Using the classic “rule of three’s” Shabliy feints his rear hand twice, putting slightly more weight into the second feint to draw a larger reaction before playing with Martins’ expectations and slamming a right kick to his body.
Unlike Holloway (who loses proficiency in feinting when his left hand is being denied) and unlike Adesanya (who occasionally forgets to establish a threat behind his feints), Shabliy will pick and choose his feints carefully, masking his entries, establishing multiple threats for the opponent to bear in mind, and programming responses in them before confusing them.
With Strbak pinned along the fence, Shabliy disguises his entry behind a myriad of feints, all to engender a different reaction out of his opponent. I love how Alexandr subtly feints a level change with his lead hand before changing the rhythm of his committed strikes. The double-jab feints are each a full-beat apart, and the rear hand uppercut breaks the rhythm on a half beat, catching Strbak as he ducks into it.
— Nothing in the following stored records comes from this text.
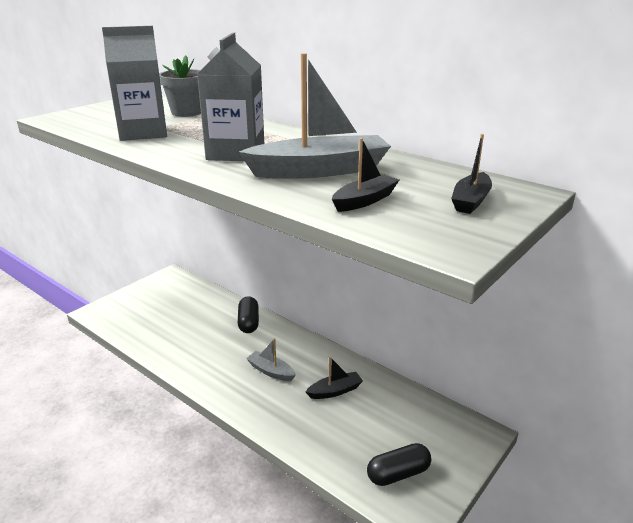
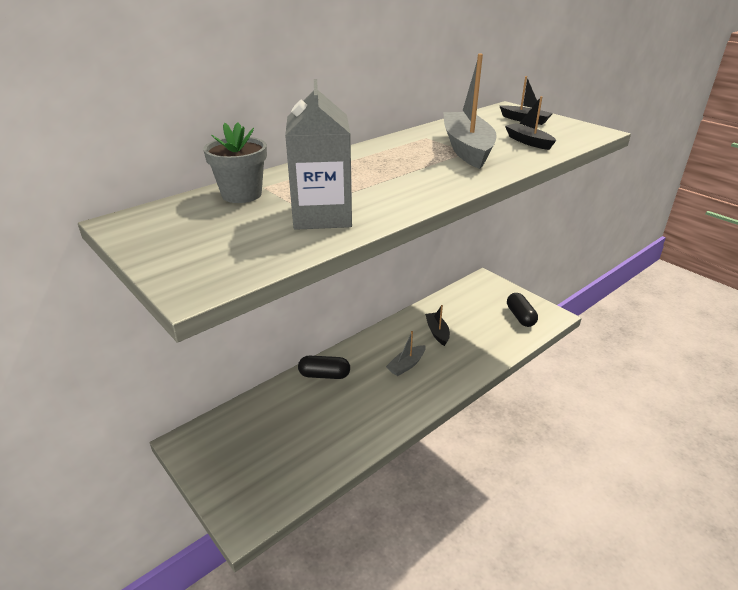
camera: 80 degrees left, 5 degrees up
grey carton [197,33,264,161] -> none

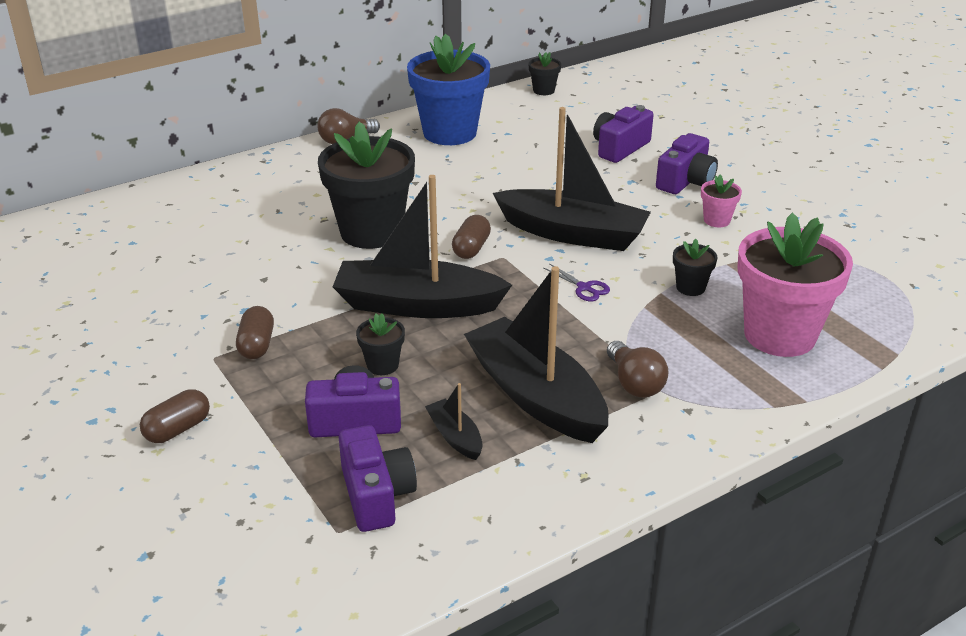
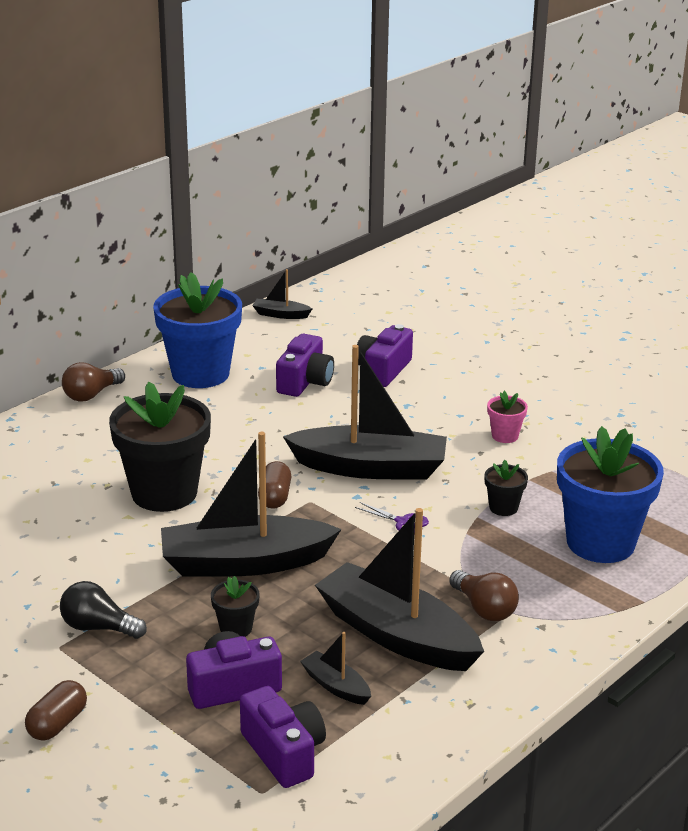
camera: 15 degrees left, 5 degrees down
brown capsule [236,306,274,359] -> black light bulb [60,581,147,639]
black flower pot [528,52,561,95] -> black boat [252,269,312,319]
purple camera [656,133,718,194] -> purple camera moved to [276,334,334,397]
pink flower pot [738,213,853,357] -> blue flower pot [557,426,664,563]

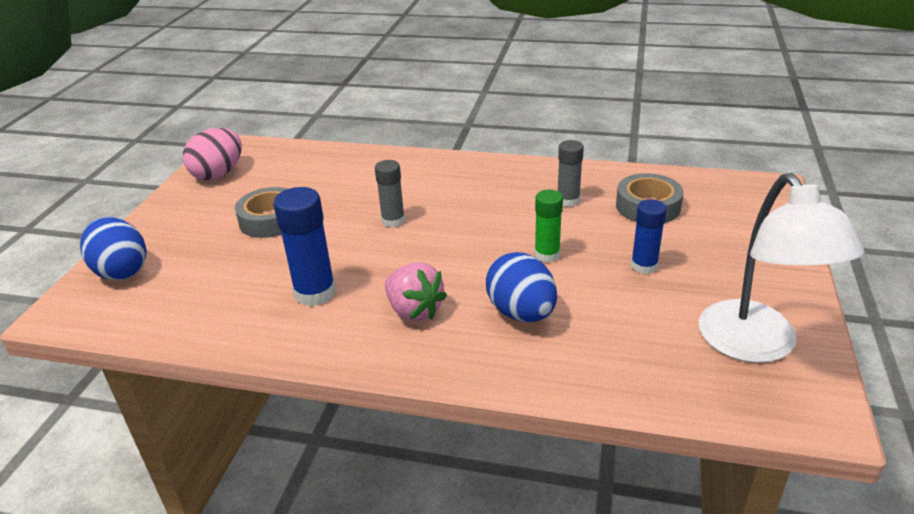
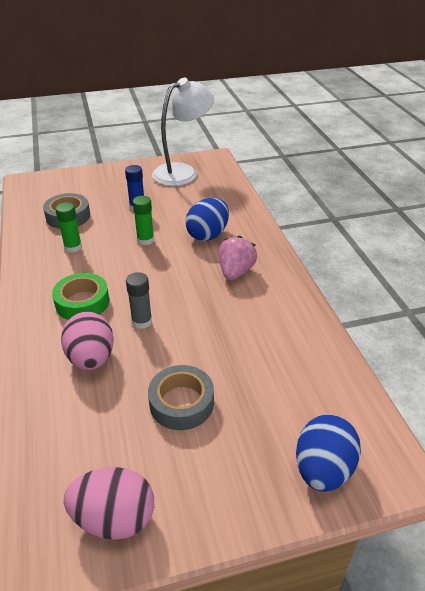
camera: 120 degrees left, 5 degrees up
blue glue stick [273,187,336,306] -> none
grey glue stick [558,140,584,207] -> green glue stick [55,202,82,253]
none -> green tape [52,273,110,320]
none -> pink egg [61,311,114,370]

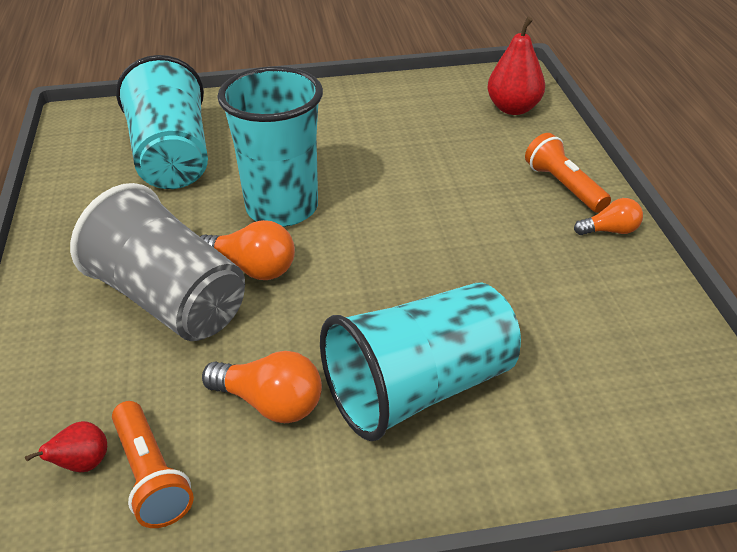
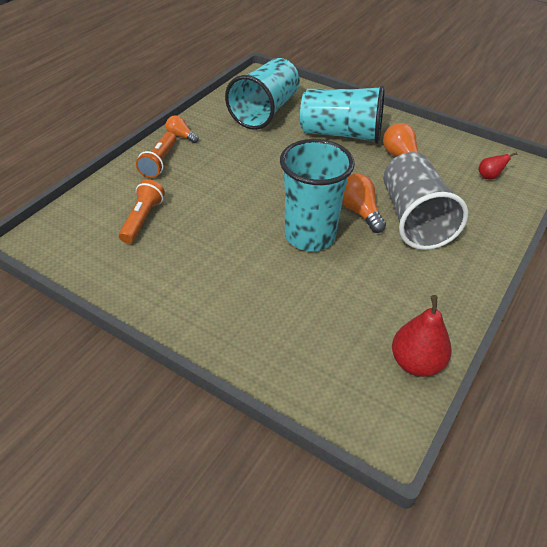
camera: 140 degrees left, 5 degrees up
orange flashlight [112,401,194,528] -> orange flashlight moved to [119,179,165,244]
turquoise cup [116,55,208,189] -> turquoise cup moved to [225,58,300,130]
red pear [487,17,545,115] -> red pear moved to [392,295,452,377]

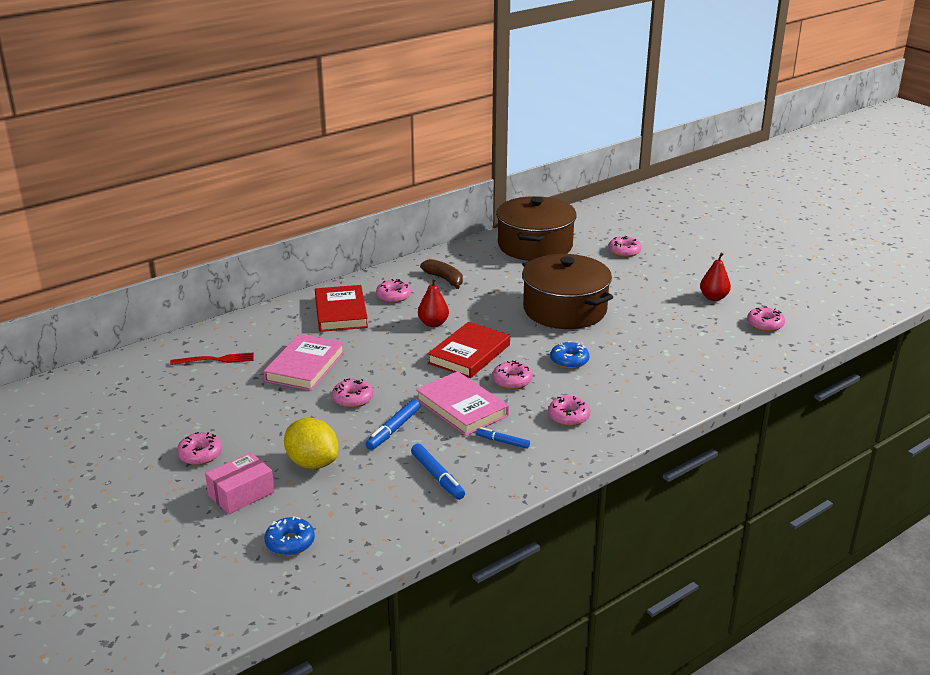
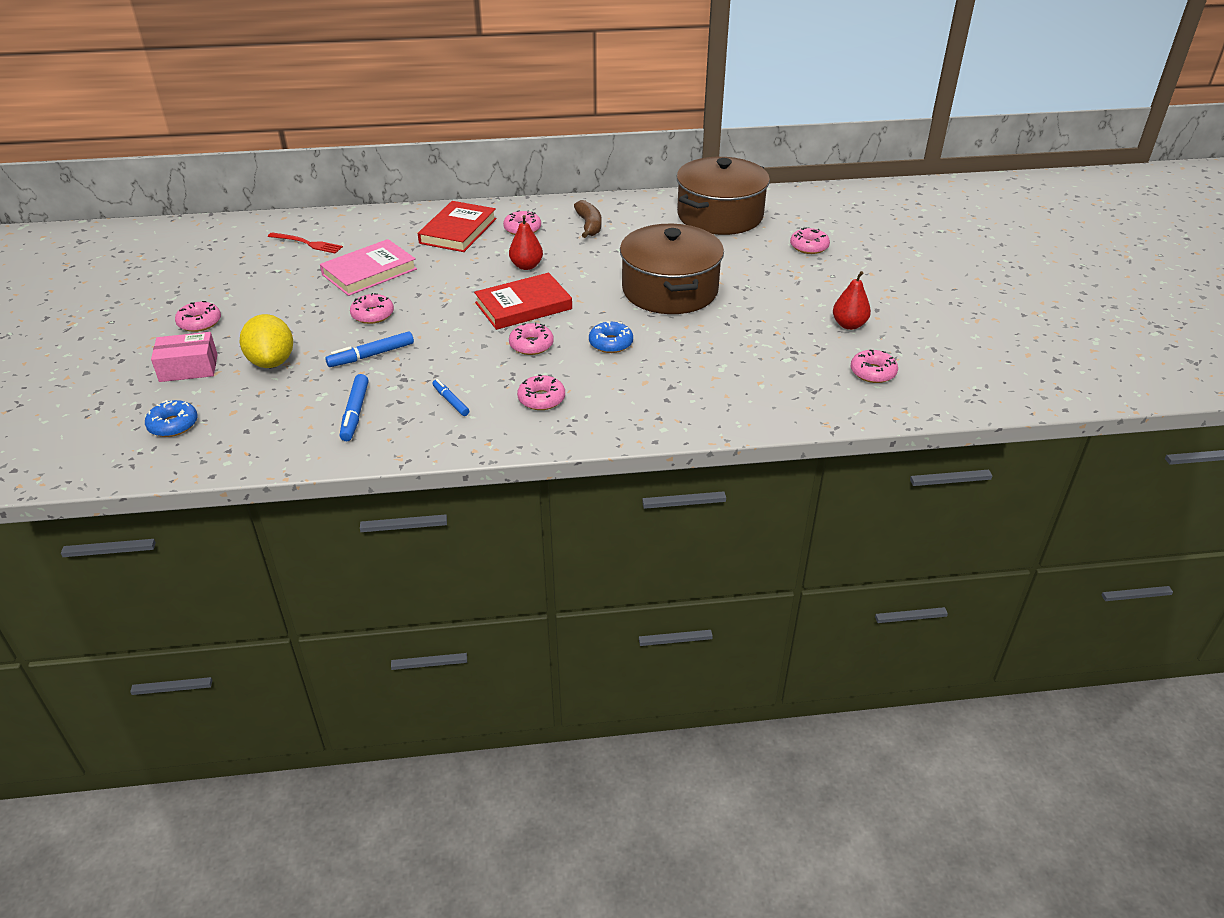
camera: 30 degrees right, 10 degrees up
pink book [416,371,509,436] -> none

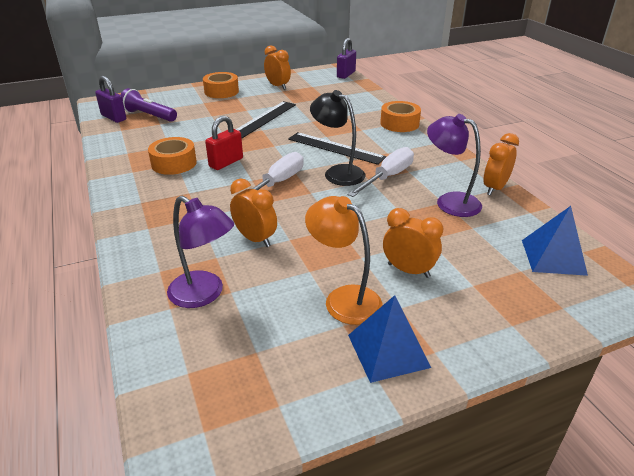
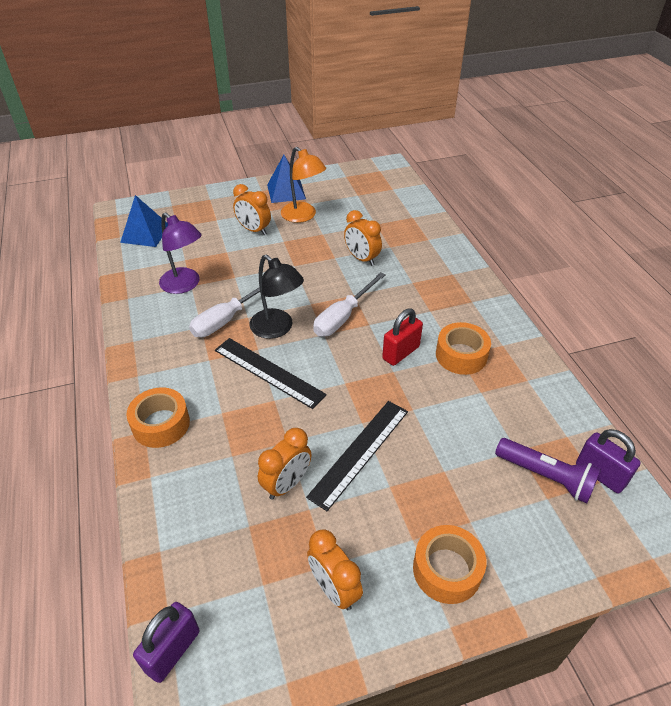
camera: 175 degrees left, 10 degrees up
purple lamp [167,196,234,308] -> none
orange clock [484,133,519,195] -> orange clock moved to [258,428,312,500]

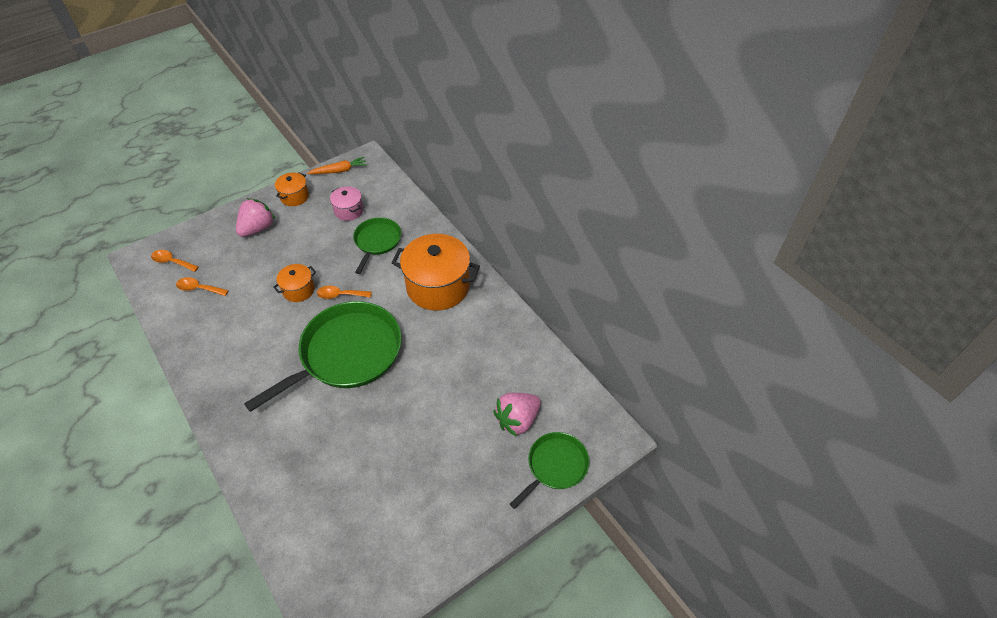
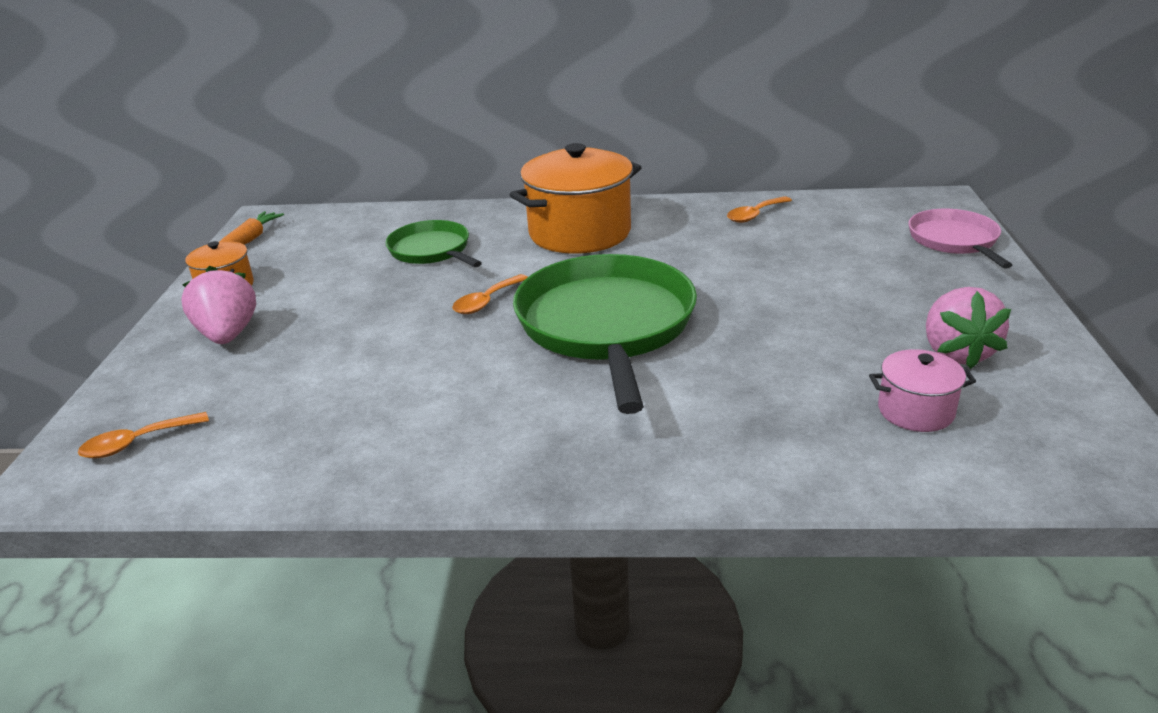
camera: 50 degrees left, 20 degrees down
orange spoon [176,277,229,296] -> orange spoon moved to [727,196,792,223]
orange pot [273,264,316,302] -> none
pink pot [330,186,363,221] -> pink pot moved to [869,349,976,432]
pink strawberry [493,393,541,437] -> pink strawberry moved to [926,287,1011,369]
green pan [510,432,589,509] -> pink pan [909,209,1012,269]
Shabliy closes the door on the right hand with a follow-up left hook, while pivoting off his lead leg to the open side.
The level-changing uppercut threat became Alexandr’s calling card against Strbak. Shabliy takes a long step with his lead foot and throws a subtle uppercut feint off his lead hand. This time, Strbak outstretches his arms and attempts to lean off it, but this reaction opens him up to the left hook.
Notice the slight level-change feint that Shabliy uses to draw Strbak down onto the uppercut.
This seems like an extremely basic concept, and in a lot of ways it is, but for whatever reason, most MMA fighters don’t grasp the value behind doubling their feinting efforts. It gives a fighter even more of a threat to build upon, and it can be an ancillary tool if the rear hand is being denied. Maybe a lot of this goes back to MMA fighters possessing an extremely nascent understanding of employing feints in the first place, but that is really neither here nor there. Shabliy understands, and so should you.
Conclusion
Since Ryan dedicated a portion of his Vartanyan article to estimate the possible success of Eduard in the UFC, I shall do the same here. Alexandr Shabliy could walk into virtually any top 10 matchup in the UFC’s lightweight division and have a damn good chance at winning. (Yes, that includes a matchup with Khabib.) Shabliy is a well-rounded fighter, but he has also sharpened his striking arsenal into razored precision. He’s a deceptively good athlete, tough as nails, and as dangerous as anybody in the world. There is no reason to assume he wouldn’t be able to wipe defensive voids like Dan Hooker, Paul Felder, Tony Ferguson, and Kevin Lee out.
Dustin Poirier’s defensive wrestling is always a red flag, but he might be one of the few lightweights in the UFC capable of exchanging with Shabliy and he quite a potent backfoot counterpuncher himself. Similarly, Justin Gaethje’s catch-and-pitch guard means that his posture is generally hunkered. Shabliy could potentially have a field day with knees up the middle if Gaethje isn’t careful. However, Gaethje is also an extremely powerful kicker, and has the propensity to push even stubborn fighters backward. Both of these are winnable, but highly threatening matchups for Shabliy.
It is very difficult to trust anybody to fight the right fight against Khabib, but if Shabliy doesn’t just concede ground to the linearly-marching grappler, he could very well take Khabib’s head off. Alexandr threatens opponents who casually walk into his range quite badly with combinations, and on the outside, his feints and intercepting knees likely mean that Khabib is far more cautious when shooting. So long as Shabliy is moving forward, he is likely winning.
All of this could be moot, as Shabliy has only fought twice in the last two years. With ten years of experience under his belt already, the time to make a run is either now or never. Regardless, even if Shabliy never departs from the Russian scene, he deserves to be recognized amongst the sport’s very best strikers and a potentially instructive fighter for the rest of the MMA world to model themselves after.